--- SUPPLIED TEXT ---
Financial & Trading Background

As you have guessed so far the project is mainly focused on financial domain. We think it would be a good idea to provide you with some guidance into the complicated world of trading and finance in order to give a better overview and justification of some of our choices.

Volatility

Simply speaking volatility is a measurement of price change of a certain asset or stock. Volatility is also associated with the risk of a certain asset.

To put it into context:

  • High volatility - suggests that the asset is subject to sharp price fluctuations. Consequently that would mean that investing into such an asset will be associated with higher risks as there can be a negative spike in the price. On the other side such an asset is attractive to investors/traders as a positive spike may result in a large profit.
  • Low volatility - suggests that the asset is subject to very little or almost no price fluctuations. Investment into such assets is associated with lower risks. Usually low volatility is relevant for well-established or old markets.

At this point you probably would ask yourself whether CSPC and SP500 indexes are highly volatile?

The answer is - mostly, or event better - relatively no.

Why this is important? Well, lowly volatile assets are usually part of a well-established market which is not subject to dramatic changes. This is good from data perspective, as the models are usually better predicting such kind of data rather the one which is subject to constant strong fluctuations. So data-wise the choice was clear.
---
### TASK DETAILS
In the text on financial and trading background, what kind of markets is low volatility usually relevant for?
--- AVAILABLE DATA ---
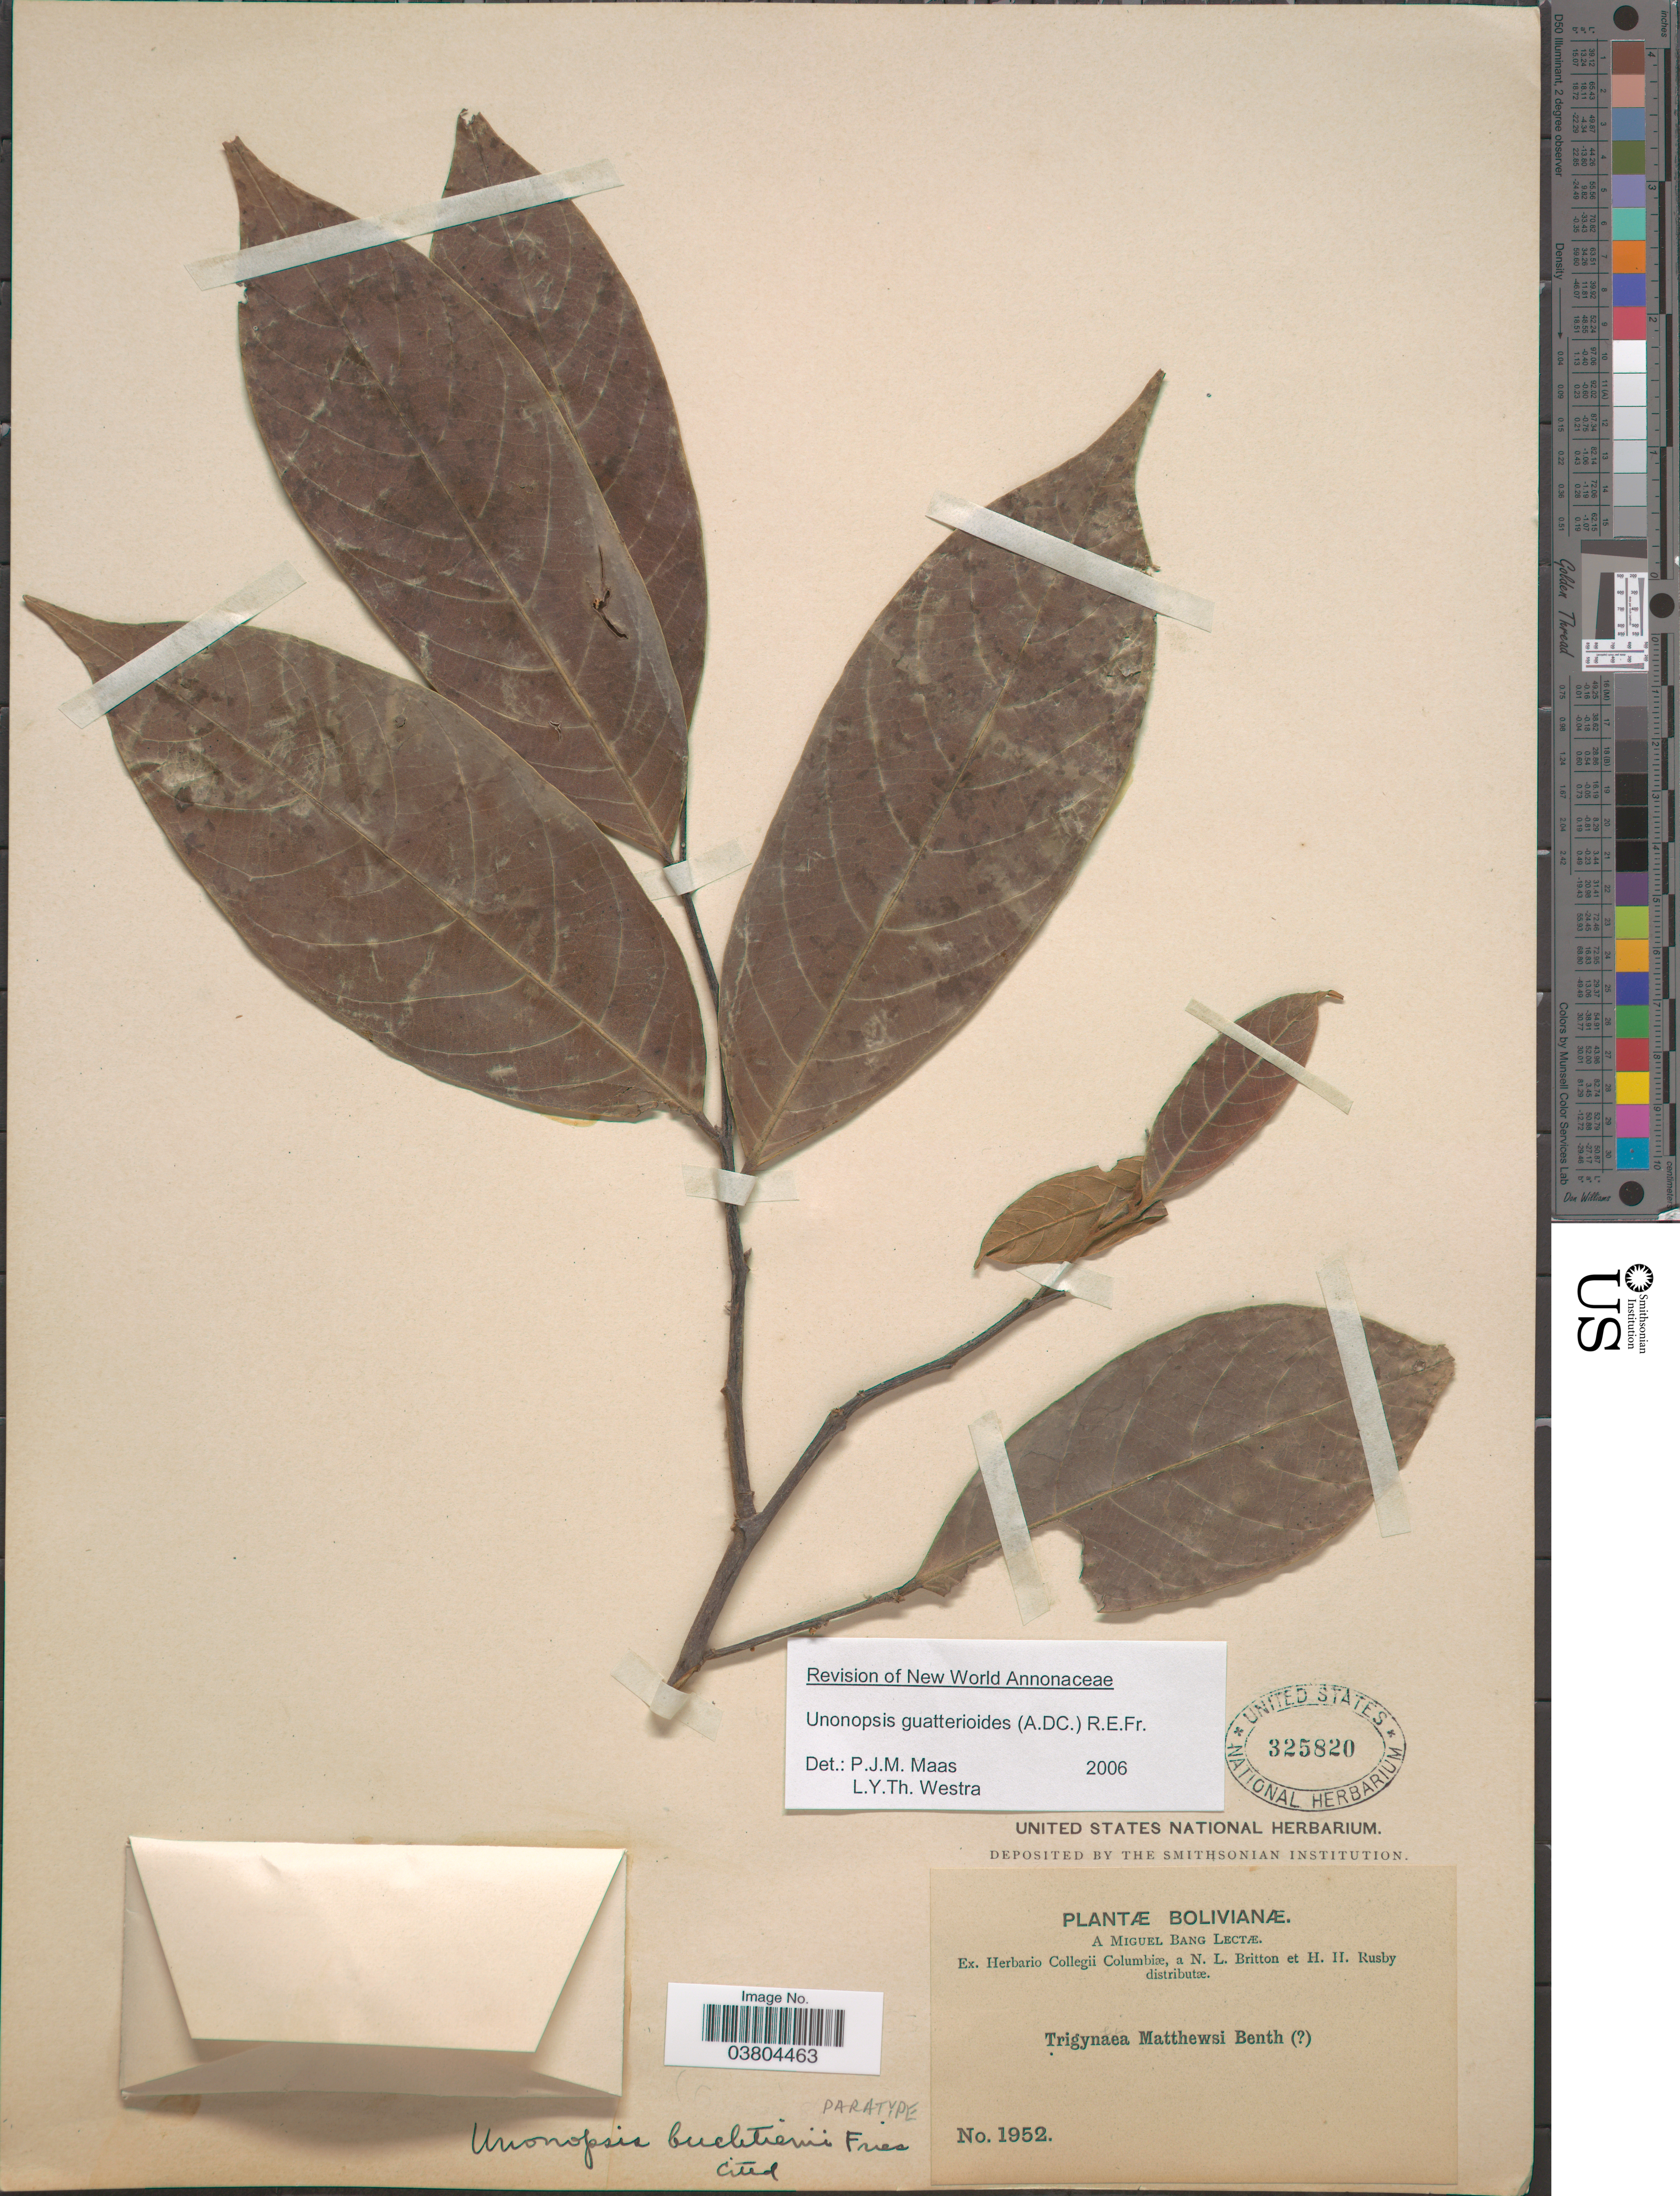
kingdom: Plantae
---
### TASK RESULT
Well-established or old markets.